Technology needs humans.

I always say, and others have quoted me, that Technology cannot be developed in a fancy lab and dumped on the disadvantaged. Herein lies the problem. Too often technology cannot be used because it is expensive, cannot be scaled, too complex, text heavy, needs internet all the time, not in accordance with socio cultural norms, or for so many similar reasons. Technology fails if the core program is flawed. My NGO Operation ASHA uses eCompliance, a fingerprinting technology to ensure that Tuberculosis (TB) patients take every dose daily for 6 months, to prevent the dreaded Drug Resistant TB. We train community health workers to deliver daily TB medicines from the premises of temples, mosques, Gurudwaras, and clinics of quacks, so no patient has to miss work and wages to go daily to far-off public hospitals. Patients give their finger print on each visit. If any patient is missing, a text message goes to the concerned health worker, who then goes to the patient's house to give the medicine, and takes finger print as poof of visit. What I want to say is that technology is the add-on to the core program, the icing on the cake, so to speak.

Next steps?
Klaus Schwab, Chairman of the World Economic Forum, author and philanthropist, says in his latest book, " The Fourth Industrial Revolution is characterized by a much more ubiquitous and mobile Internet, by smaller and more powerful sensors that have become cheaper, and by artificial intelligence and machine learning." No doubt this is true. Technology is here to stay. It is becoming better, cheaper, faster. And we must now use it for social good.

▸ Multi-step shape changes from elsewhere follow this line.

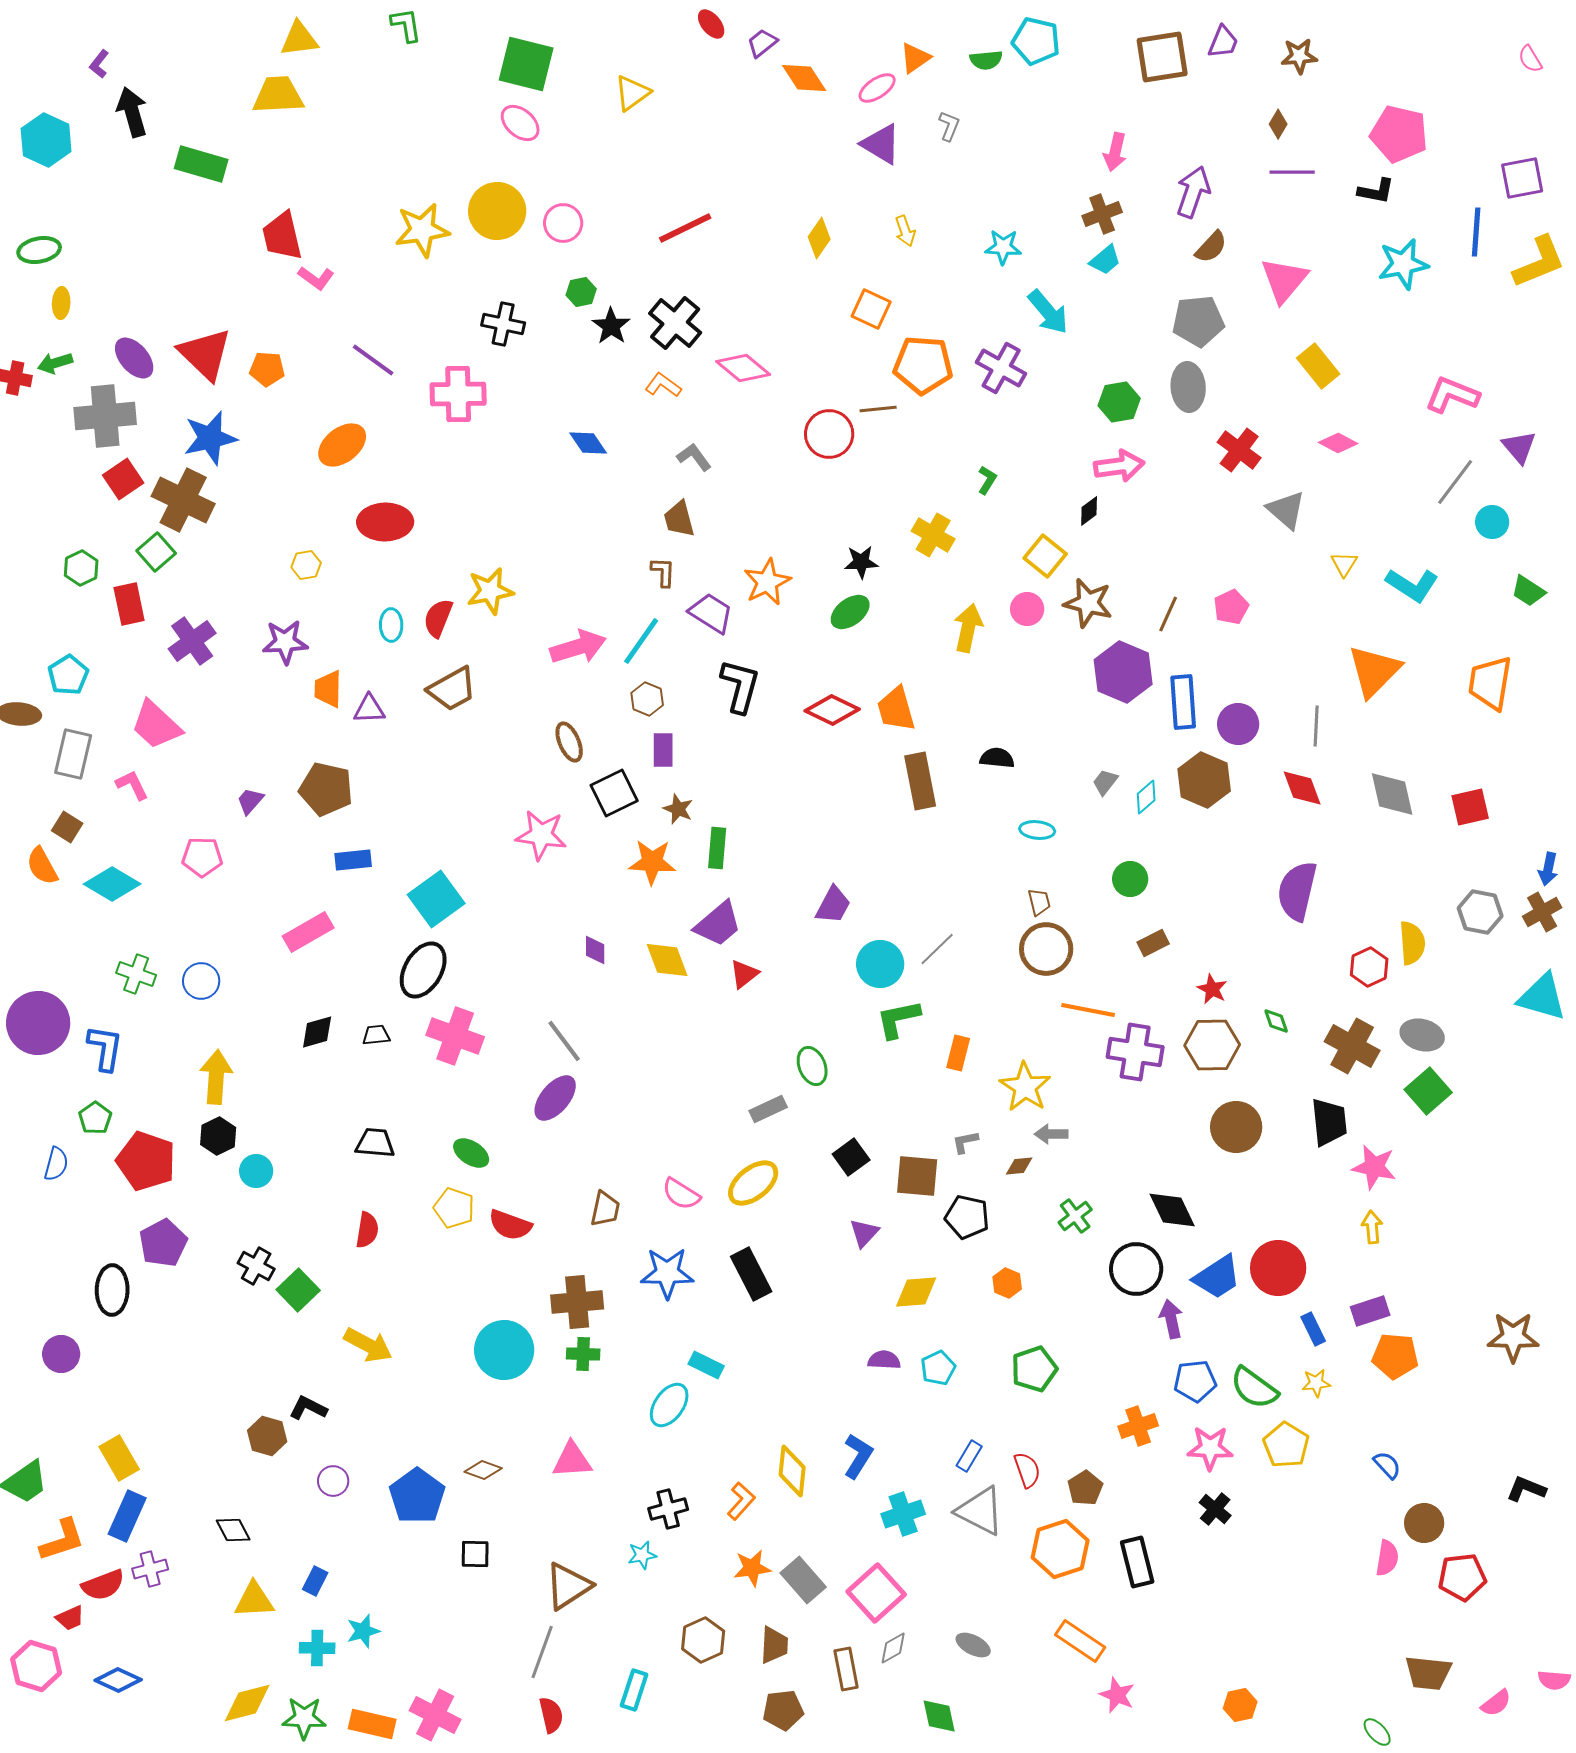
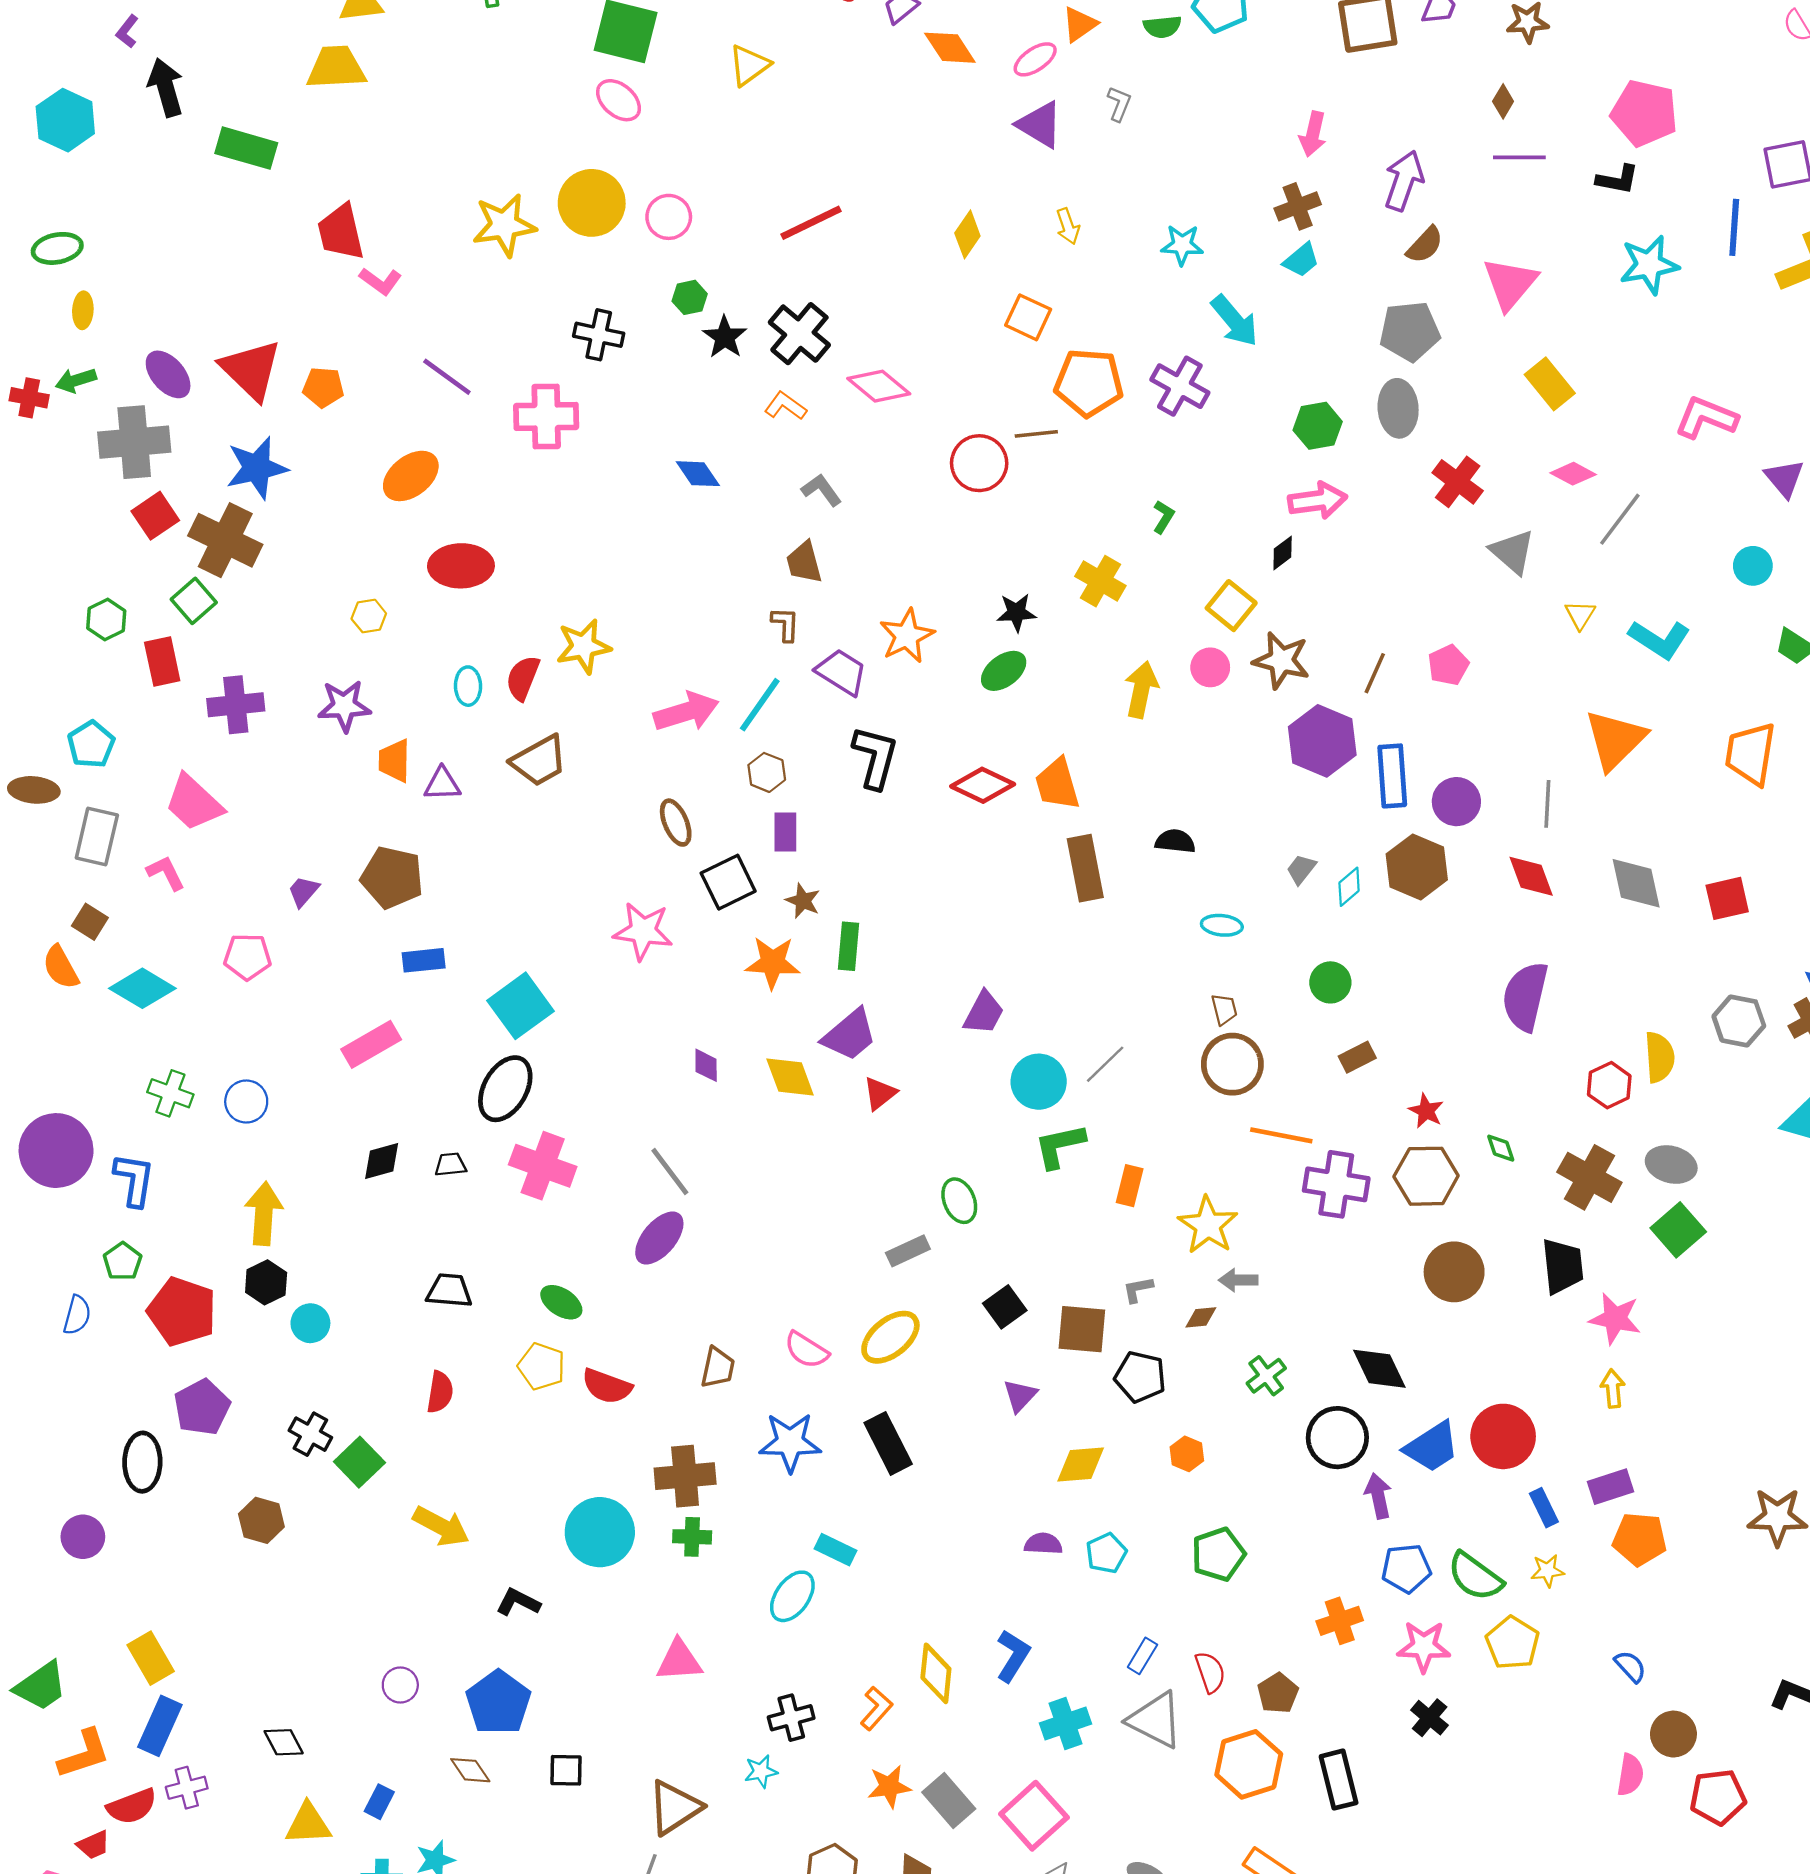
gray line: (1455, 482) -> (1620, 519), moved
purple cross: (192, 641) -> (236, 705), turned 30
black L-shape: (308, 1408) -> (518, 1602), moved
brown hexagon: (267, 1436) -> (261, 1520), moved
brown diamond: (483, 1470) -> (470, 1770), moved, turned 36

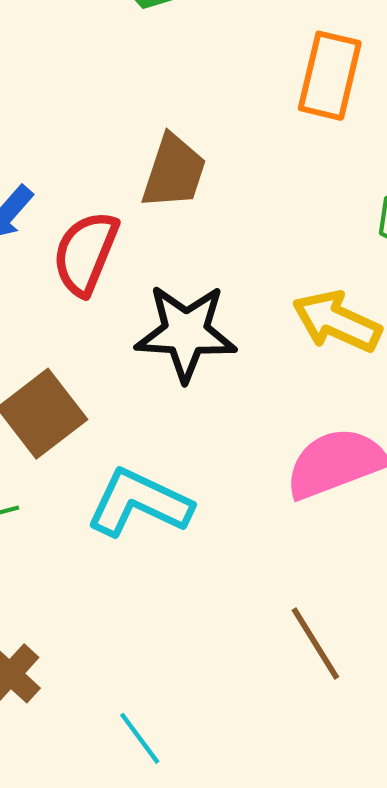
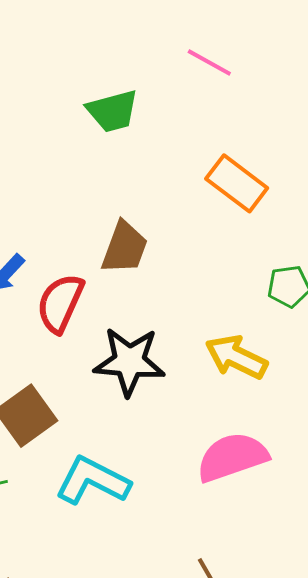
orange rectangle: (330, 76) -> (237, 183), turned -68

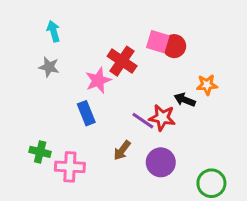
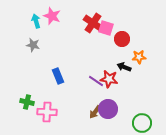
red circle: (174, 46) -> (122, 39), moved
red cross: (122, 61) -> (93, 23), moved
pink star: (98, 80) -> (52, 16), moved, turned -30
brown arrow: (122, 150) -> (95, 112), moved

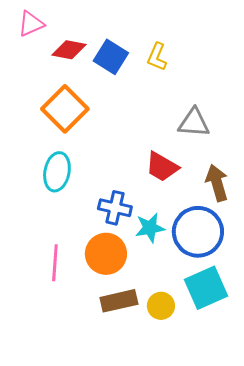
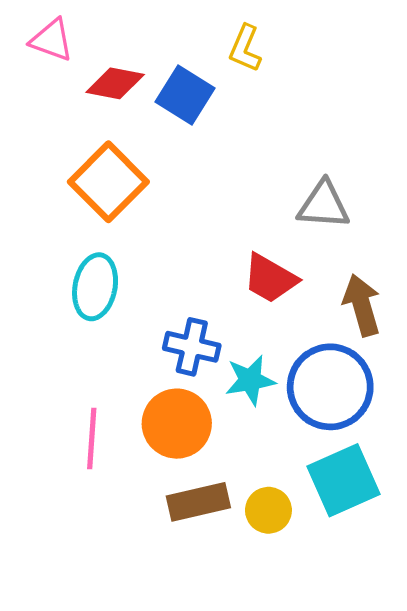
pink triangle: (31, 24) -> (52, 40), turned 44
yellow L-shape: (157, 57) -> (245, 48), moved

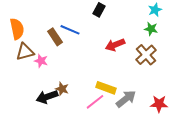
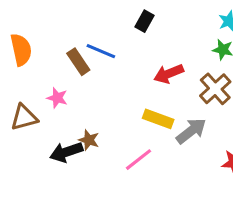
brown triangle: (25, 52) -> (24, 117), moved
yellow rectangle: (106, 88) -> (158, 119), moved
gray arrow: (126, 99) -> (191, 131), moved

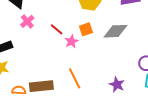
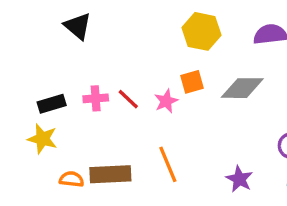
pink cross: (27, 21) -> (96, 98), moved, turned 32
red line: (57, 29) -> (128, 99), moved

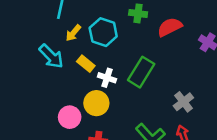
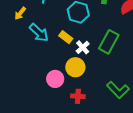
yellow arrow: (73, 33) -> (20, 13), moved
white cross: (107, 78) -> (83, 47), turned 32

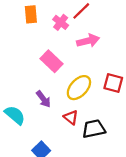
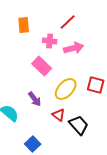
pink cross: (61, 22) -> (50, 41), moved, turned -32
black trapezoid: (94, 129) -> (79, 125), turned 60

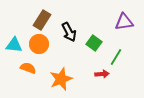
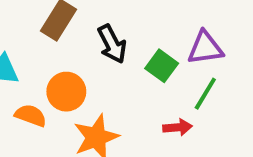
purple triangle: (124, 22) -> (205, 48), moved
orange circle: (39, 44) -> (66, 92), moved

  1. Use social media to spread the message of love, not hate.
  2. Promote technological advances in developing countries.
  3. Make technology cheap and accessible.
  4. Find sustainable solutions to problems of the world.
  5. Leverage the presence of last-mile NGOs to disseminate technological solutions.
  6. Use technology to promote farming, prevent climate change, improve health and save lives, scale and replicate poverty alleviation programs.
  7. In a world ridden with corruption and nepotism, use technology for transparency and accuracy and accountability.

Very often people believe that technology can create miracles. Herein lies the flaw. For technology alone cannot alleviate suffering. Human courage and passion and kindness are the basic determinants. Only when we promote these basic values of serving mankind with love and compassion can we add technology to give the extra fillip needed to make the world better and to improve lives.